Remedying the emotional damage of the hotel starts with rethinking the hotel room itself. In this scheme, the lonely plush-box room is reimagined as a network of smaller sleeping semi-shared sleeping places. The hotel’s public programs (galleries, pools, and gardens) are reimagined as shared living rooms, collective spaces that allow for greater social connection within the hotel. In this way, the emotional life that is typically isolated to the hotel room is allowed to permeate the entire hotel. Circulation, which typically moves through dead hotel corridors, is integrated with the public space to create a constant and diverse flow of interactions.

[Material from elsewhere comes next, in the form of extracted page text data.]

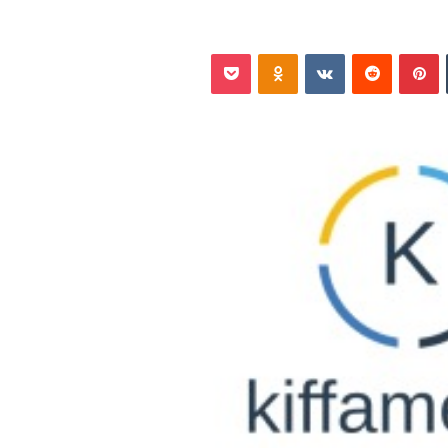
‏Tumblr
بينتيريست
‏Reddit
‏VKontakte
Odnoklassniki
بوكيت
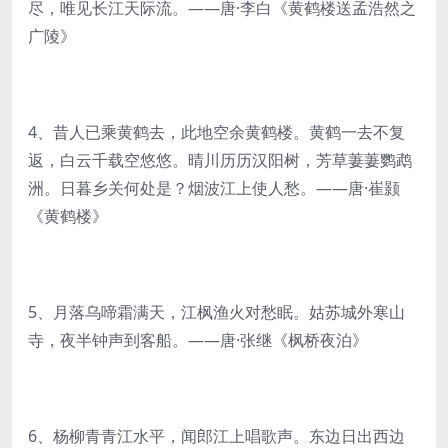
尽，唯见长江天际流。——唐·李白《黄鹤楼送孟浩然之
广陵》
4、昔人已乘黄鹤去，此地空余黄鹤楼。黄鹤一去不复
返，白云千载空悠悠。晴川历历汉阳树，芳草萋萋鹦鹉
洲。日暮乡关何处是？烟波江上使人愁。——唐·崔颢
《黄鹤楼》
5、月落乌啼霜满天，江枫渔火对愁眠。姑苏城外寒山
寺，夜半钟声到客船。——唐·张继《枫桥夜泊》
6、杨柳青青江水平，闻郎江上唱歌声。东边日出西边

Rethinking the size role private and shared spaces as they relate to guests’ emotional life, calls into question the very purpose of the hotel. This scheme presents an opportunity to address the needs of other travelers typically left out of the hotel system, which is geared towards wealthy business travelers and tourists. With quadruple the number of beds-per-square foot, surely this hotel would be quite a bit cheaper to stay in, opening up the hotel to a more economically diverse population.
In thinking about how a hotel can operate more responsibly in Doha’s harsh environment, extreme density offers several advantages. A smaller hotel will simply use less energy, in terms of both construction and long-term use. Extreme density allows spaces to be finely tuned along comfort gradient as they interact with the surface of the building. Spaces like gardens can be arranged along sun-soaked faces of the building to act as a buffers for more temperature-conscious living spaces deeper inside. By reducing the need for long spans and cantilevers, the structure could be built using wood, the only building material which can be regrown.